- Mango Location in Togo
- Coordinates: 10°21′20″N 0°28′32″E﻿ / ﻿10.35556°N 0.47556°E
- Country: Togo
- Region: Savanes Region

Population (2007)
- • Total: 41,464

= Mango, Togo =

Mango, formerly Sansanné-Mango, is a city in northern Togo. It is situated on the Oti River in the Savanes Region. The town is located near Kéran National Park and 26 km from the border with Ghana.
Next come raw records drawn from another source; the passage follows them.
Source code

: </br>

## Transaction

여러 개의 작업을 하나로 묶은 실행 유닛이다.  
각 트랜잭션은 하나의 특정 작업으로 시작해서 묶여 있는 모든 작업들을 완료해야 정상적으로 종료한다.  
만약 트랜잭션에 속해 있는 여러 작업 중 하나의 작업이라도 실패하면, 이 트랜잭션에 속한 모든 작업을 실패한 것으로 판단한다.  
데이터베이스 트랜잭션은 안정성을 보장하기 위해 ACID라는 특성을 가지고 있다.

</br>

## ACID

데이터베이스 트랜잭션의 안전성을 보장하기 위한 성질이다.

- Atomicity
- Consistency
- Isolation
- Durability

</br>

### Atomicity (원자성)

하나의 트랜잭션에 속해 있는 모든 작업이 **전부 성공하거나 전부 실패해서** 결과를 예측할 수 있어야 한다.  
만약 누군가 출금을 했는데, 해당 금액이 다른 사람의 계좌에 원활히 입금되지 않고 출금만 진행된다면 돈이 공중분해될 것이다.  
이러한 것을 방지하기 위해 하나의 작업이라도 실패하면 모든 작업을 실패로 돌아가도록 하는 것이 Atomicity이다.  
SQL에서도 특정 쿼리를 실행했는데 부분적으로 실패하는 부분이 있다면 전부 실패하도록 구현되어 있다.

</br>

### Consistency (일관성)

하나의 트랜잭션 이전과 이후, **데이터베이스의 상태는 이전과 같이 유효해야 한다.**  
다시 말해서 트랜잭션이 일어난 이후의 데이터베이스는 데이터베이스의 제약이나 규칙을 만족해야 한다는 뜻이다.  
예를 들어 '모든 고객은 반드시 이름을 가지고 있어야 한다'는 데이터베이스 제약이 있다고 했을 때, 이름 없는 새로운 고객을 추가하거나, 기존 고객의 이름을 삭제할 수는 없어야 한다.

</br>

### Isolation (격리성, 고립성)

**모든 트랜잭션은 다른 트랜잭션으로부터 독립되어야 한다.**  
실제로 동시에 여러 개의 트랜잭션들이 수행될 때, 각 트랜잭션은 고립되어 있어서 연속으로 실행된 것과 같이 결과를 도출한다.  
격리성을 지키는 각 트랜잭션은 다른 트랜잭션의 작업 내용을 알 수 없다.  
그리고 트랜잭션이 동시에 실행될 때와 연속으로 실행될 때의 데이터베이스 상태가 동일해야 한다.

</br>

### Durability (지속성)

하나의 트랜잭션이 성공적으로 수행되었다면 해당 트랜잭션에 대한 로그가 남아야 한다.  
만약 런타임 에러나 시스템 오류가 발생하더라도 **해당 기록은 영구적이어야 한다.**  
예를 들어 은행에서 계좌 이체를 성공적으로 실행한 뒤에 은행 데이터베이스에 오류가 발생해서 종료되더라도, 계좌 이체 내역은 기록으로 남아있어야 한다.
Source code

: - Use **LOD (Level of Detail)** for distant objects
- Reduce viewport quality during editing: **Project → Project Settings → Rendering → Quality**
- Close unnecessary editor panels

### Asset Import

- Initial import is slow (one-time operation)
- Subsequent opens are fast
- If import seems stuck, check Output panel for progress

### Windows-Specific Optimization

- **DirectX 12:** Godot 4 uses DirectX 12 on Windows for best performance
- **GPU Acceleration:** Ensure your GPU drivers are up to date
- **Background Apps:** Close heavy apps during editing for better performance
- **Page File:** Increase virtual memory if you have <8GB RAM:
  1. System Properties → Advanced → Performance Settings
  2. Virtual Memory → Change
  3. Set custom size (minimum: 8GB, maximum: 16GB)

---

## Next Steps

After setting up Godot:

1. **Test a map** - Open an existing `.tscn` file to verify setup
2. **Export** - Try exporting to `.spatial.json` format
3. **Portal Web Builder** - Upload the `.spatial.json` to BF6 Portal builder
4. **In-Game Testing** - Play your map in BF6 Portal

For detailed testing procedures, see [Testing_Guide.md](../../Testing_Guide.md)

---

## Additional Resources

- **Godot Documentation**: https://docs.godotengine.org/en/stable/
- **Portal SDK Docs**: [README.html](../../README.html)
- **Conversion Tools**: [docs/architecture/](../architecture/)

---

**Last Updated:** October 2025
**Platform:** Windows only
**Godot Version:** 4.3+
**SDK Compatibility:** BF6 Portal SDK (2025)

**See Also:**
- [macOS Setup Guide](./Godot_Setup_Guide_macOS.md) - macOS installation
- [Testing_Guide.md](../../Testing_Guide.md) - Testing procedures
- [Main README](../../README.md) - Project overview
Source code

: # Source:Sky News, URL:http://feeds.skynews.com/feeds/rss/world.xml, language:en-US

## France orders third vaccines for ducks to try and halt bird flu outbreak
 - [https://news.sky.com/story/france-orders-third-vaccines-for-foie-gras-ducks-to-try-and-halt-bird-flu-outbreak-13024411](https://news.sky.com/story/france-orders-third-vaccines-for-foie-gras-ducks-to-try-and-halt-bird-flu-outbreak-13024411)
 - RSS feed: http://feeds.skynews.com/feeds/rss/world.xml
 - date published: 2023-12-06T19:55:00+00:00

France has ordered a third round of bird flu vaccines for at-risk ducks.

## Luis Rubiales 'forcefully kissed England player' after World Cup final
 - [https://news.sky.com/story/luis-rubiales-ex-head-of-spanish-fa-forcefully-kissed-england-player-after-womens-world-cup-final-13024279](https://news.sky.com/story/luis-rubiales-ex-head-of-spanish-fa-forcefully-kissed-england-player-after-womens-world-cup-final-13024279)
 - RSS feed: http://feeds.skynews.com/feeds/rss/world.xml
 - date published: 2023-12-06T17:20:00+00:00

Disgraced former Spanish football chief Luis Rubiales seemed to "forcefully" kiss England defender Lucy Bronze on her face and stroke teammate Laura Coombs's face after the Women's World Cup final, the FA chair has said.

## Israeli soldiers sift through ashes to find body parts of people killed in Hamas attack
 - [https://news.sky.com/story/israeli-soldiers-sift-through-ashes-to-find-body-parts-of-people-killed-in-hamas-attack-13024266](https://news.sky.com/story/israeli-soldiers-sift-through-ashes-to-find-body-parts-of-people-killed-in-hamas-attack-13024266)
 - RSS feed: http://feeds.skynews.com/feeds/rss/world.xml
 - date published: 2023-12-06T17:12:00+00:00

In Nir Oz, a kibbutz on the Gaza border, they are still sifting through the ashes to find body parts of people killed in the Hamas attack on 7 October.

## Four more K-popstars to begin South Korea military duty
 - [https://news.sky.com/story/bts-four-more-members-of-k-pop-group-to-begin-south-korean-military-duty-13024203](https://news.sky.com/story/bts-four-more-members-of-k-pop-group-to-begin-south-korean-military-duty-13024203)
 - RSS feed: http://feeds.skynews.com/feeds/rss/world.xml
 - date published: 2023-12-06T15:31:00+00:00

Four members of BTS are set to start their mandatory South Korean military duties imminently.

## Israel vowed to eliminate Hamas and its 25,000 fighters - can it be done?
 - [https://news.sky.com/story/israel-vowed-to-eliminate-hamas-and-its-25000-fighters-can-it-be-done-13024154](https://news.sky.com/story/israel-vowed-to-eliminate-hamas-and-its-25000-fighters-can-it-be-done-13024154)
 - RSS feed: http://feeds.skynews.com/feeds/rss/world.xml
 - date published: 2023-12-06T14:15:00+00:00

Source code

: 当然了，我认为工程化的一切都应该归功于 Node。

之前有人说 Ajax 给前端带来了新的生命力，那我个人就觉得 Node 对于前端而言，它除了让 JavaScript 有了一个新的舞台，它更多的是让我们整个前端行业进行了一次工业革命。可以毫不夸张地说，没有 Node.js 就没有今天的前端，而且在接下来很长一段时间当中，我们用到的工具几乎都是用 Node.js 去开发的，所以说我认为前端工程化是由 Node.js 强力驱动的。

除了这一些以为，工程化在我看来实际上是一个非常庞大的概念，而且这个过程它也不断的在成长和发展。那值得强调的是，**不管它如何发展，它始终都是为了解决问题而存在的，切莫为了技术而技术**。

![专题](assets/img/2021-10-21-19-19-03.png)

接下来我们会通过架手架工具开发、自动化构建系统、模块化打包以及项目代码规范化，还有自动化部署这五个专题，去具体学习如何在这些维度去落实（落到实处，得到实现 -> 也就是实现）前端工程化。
The population is about 41,464 people (2007).

==Climate==

Climate data for Mango (Sansanné-Mango Airport) 1991-2020, extremes 1941-present
| Month | Jan | Feb | Mar | Apr | May | Jun | Jul | Aug | Sep | Oct | Nov | Dec | Year |
| Record high °C (°F) | 40.9 (105.6) | 43.4 (110.1) | 44.0 (111.2) | 42.1 (107.8) | 41.0 (105.8) | 38.0 (100.4) | 36.0 (96.8) | 34.2 (93.6) | 34.4 (93.9) | 37.2 (99.0) | 39.0 (102.2) | 39.6 (103.3) | 44.0 (111.2) |
| Mean daily maximum °C (°F) | 35.9 (96.6) | 38.2 (100.8) | 39.9 (103.8) | 38.4 (101.1) | 35.9 (96.6) | 33.4 (92.1) | 31.7 (89.1) | 31.2 (88.2) | 32.2 (90.0) | 35.0 (95.0) | 37.4 (99.3) | 36.4 (97.5) | 35.5 (95.9) |
| Daily mean °C (°F) | 28.1 (82.6) | 30.4 (86.7) | 32.9 (91.2) | 32.4 (90.3) | 30.5 (86.9) | 28.5 (83.3) | 27.4 (81.3) | 27.0 (80.6) | 27.5 (81.5) | 28.9 (84.0) | 29.1 (84.4) | 27.9 (82.2) | 29.2 (84.6) |
| Mean daily minimum °C (°F) | 19.8 (67.6) | 22.6 (72.7) | 26.0 (78.8) | 26.4 (79.5) | 25.1 (77.2) | 23.7 (74.7) | 23.1 (73.6) | 22.9 (73.2) | 22.7 (72.9) | 22.7 (72.9) | 20.9 (69.6) | 19.5 (67.1) | 22.9 (73.2) |
| Record low °C (°F) | 12.1 (53.8) | 15.0 (59.0) | 18.0 (64.4) | 18.2 (64.8) | 18.9 (66.0) | 18.8 (65.8) | 18.8 (65.8) | 19.5 (67.1) | 17.4 (63.3) | 17.8 (64.0) | 14.5 (58.1) | 13.8 (56.8) | 12.1 (53.8) |
| Average precipitation mm (inches) | 2.0 (0.08) | 3.4 (0.13) | 15.8 (0.62) | 68.8 (2.71) | 122.1 (4.81) | 142.2 (5.60) | 191.7 (7.55) | 233.6 (9.20) | 181.6 (7.15) | 85.5 (3.37) | 3.5 (0.14) | 0.0 (0.0) | 1,050.2 (41.35) |
| Average precipitation days (≥ 1.0 mm) | 0.2 | 0.5 | 1.6 | 6.1 | 9.3 | 11.6 | 13.7 | 16.8 | 17.1 | 8.8 | 0.4 | 0.0 | 86.1 |
| Average relative humidity (%) | 27 | 28 | 40 | 58 | 69 | 78 | 83 | 85 | 84 | 77 | 54 | 35 | 59 |
| Mean monthly sunshine hours | 270.0 | 247.1 | 253.9 | 237.3 | 250.1 | 214.4 | 169.4 | 147.2 | 171.7 | 256.2 | 271.4 | 257.7 | 2,746.4 |
| Mean daily sunshine hours | 8.7 | 8.8 | 8.2 | 7.9 | 8.1 | 7.2 | 5.5 | 4.8 | 5.7 | 8.3 | 9.1 | 8.3 | 7.5 |
Source 1: NOAA (sun 1961–1990)
Source 2: Deutscher Wetterdienst (extremes 1941-1956, humidity 1951-1994, daily sun 1957-1986)

==Economy==
The town is a trading center for cattle and peanuts.

==Transportation==
The town lies on the main north–south road (Route Nationale No. 1) in Togo.

==Demography==
The town is mainly inhabited by Chakosi people.

==Health==
In 2014, the Association of Baptists for World Evangelism constructed a hospital (Hospital of Hope) in Mango and it opened the facility in Feb 2015.